Food and eating is your Number One Focus. Above all your other needs and wants. Above your family’s needs. Your lover. Your friends. Your work.

Nobody gets your time energy and attention like food does. But you’re not supposed to be eating it.

4. Do you own your diet or does it own you?

All diets require you to change your life to fit the plan. Unless you are going to follow that plan forever (or the ‘maintenance plan’), for most of us real life returns eventually.

Usually it creeps in bit by bit until we are more off plan than on. And so the weight comes back on.

5. Why have one cookie when you can have a packet!

When a diet is going well, you feel happy and positive. But when the inevitable bump comes along, you stop losing weight or even gain. This can leave you feeling miserable and despondent.

The same as when you eat something ‘bad’.

And both of these scenarios may tip you into a feeding frenzy. A binge. You’ve messed up so you might as well go all in. One cookie turns into a packet. This is known as ‘all or nothing’ thinking and it’s another way your brain battles against your diet.

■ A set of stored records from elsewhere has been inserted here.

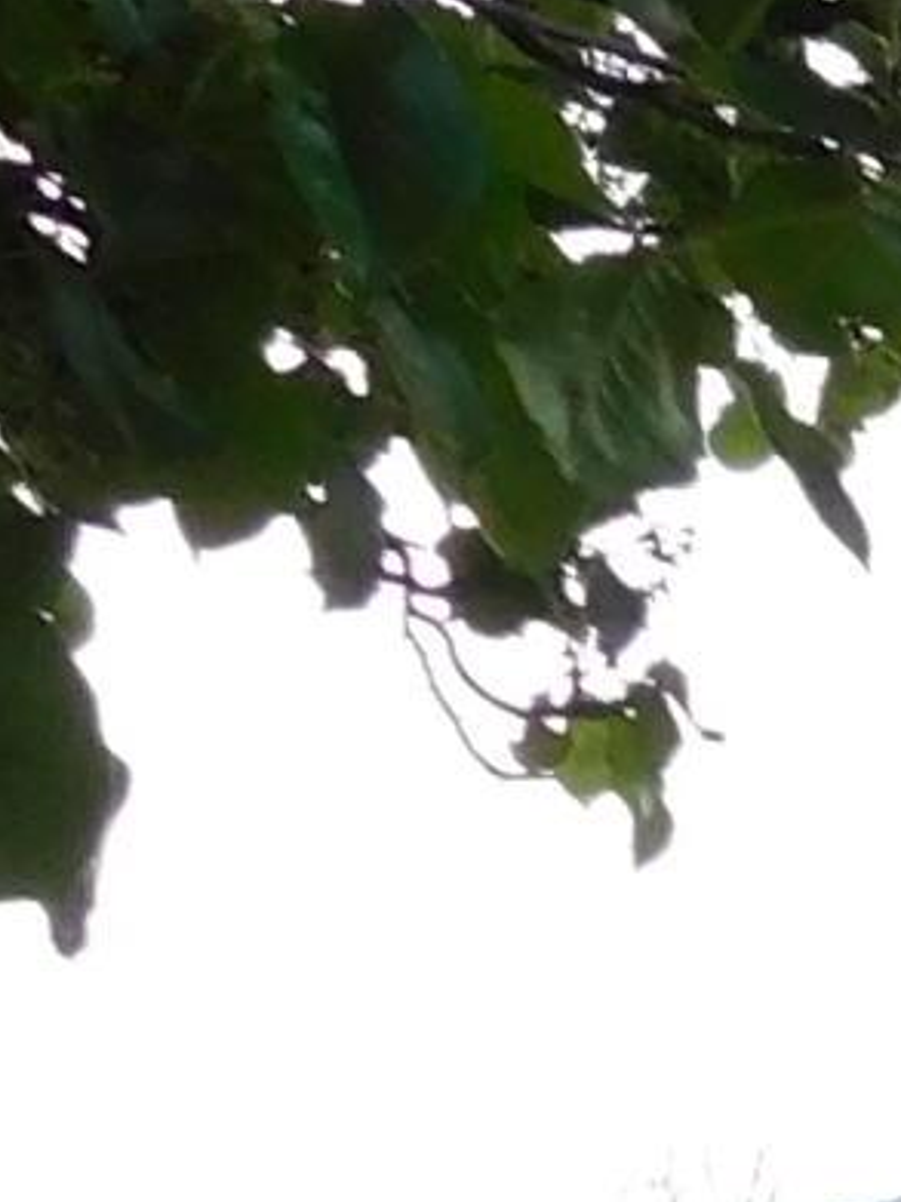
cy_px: 3299
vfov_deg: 6.7
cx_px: 4305
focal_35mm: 276
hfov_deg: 4.6
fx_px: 9584
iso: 125
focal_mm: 6.3
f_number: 3.5
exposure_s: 1/400
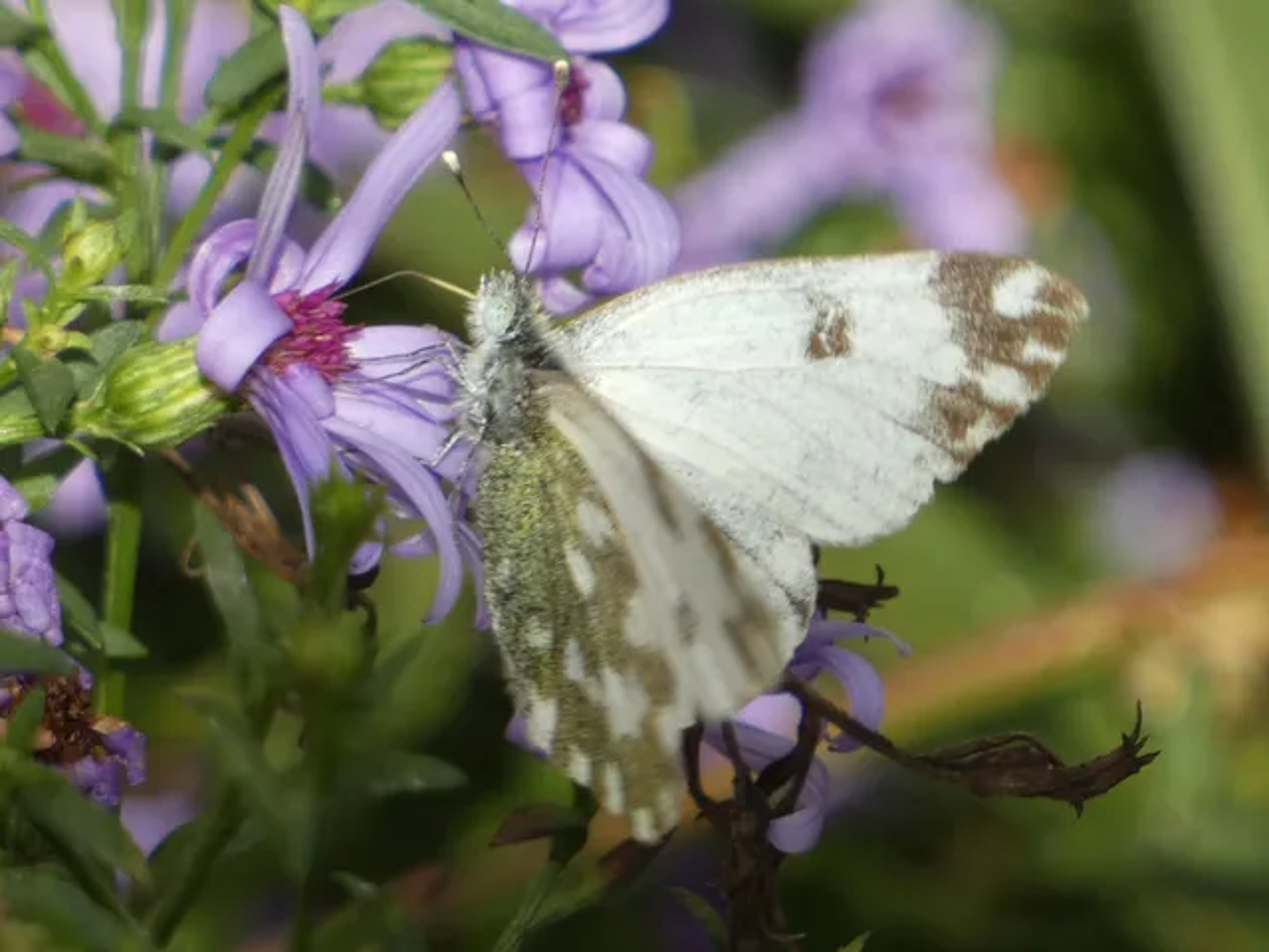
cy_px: 476
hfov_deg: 3.0
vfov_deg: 2.3
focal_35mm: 661
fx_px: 24232
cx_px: 634
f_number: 5.6
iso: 80
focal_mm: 118.5
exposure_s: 1/100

For all of these reasons, dieting is a game in which the odds are heavily stacked against us.

Why not try a different approach, especially if you are a regular dieter. Take a gentle look at your relationship with food and your body. Is food something that controls you or needs to be controlled? By looking deeper you may see that food has some emotional meaning to you. Only when food is just food, can we make peace with it. Then your body can be healthily nourished and your mind ready to focus on achieving your hopes and dreams.